### [TASK TO COMPLETE]
Rewrite everything from the line containing "究、AI翻译、AI音乐、AI阅读等。" down through the end of the entries, putting "桌面客户端" wherever "客户端安装程序" appears and keeping everything else the same.
Segment Open
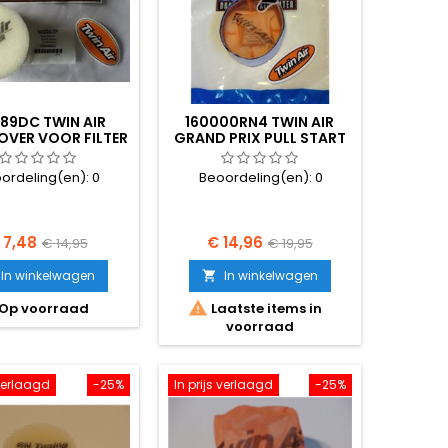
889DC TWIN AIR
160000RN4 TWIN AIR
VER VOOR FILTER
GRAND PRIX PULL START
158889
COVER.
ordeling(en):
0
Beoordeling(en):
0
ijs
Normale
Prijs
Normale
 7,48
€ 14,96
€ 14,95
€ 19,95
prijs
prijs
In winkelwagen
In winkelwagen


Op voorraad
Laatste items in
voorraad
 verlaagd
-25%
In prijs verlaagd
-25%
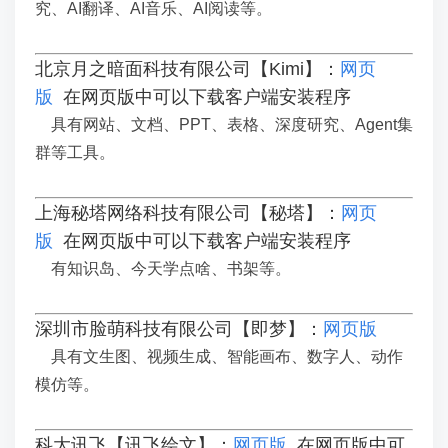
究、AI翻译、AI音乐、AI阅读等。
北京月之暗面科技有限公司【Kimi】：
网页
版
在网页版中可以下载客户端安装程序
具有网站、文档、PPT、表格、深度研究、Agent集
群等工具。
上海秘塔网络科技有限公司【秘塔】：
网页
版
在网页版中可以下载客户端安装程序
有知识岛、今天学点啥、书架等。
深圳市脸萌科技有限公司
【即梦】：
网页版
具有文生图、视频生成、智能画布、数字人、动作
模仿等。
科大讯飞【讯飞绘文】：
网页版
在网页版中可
Segment Closed
### [TASK RESPONSE]
究、AI翻译、AI音乐、AI阅读等。
北京月之暗面科技有限公司【Kimi】：
网页
版
在网页版中可以下载桌面客户端
具有网站、文档、PPT、表格、深度研究、Agent集
群等工具。
上海秘塔网络科技有限公司【秘塔】：
网页
版
在网页版中可以下载桌面客户端
有知识岛、今天学点啥、书架等。
深圳市脸萌科技有限公司
【即梦】：
网页版
具有文生图、视频生成、智能画布、数字人、动作
模仿等。
科大讯飞【讯飞绘文】：
网页版
在网页版中可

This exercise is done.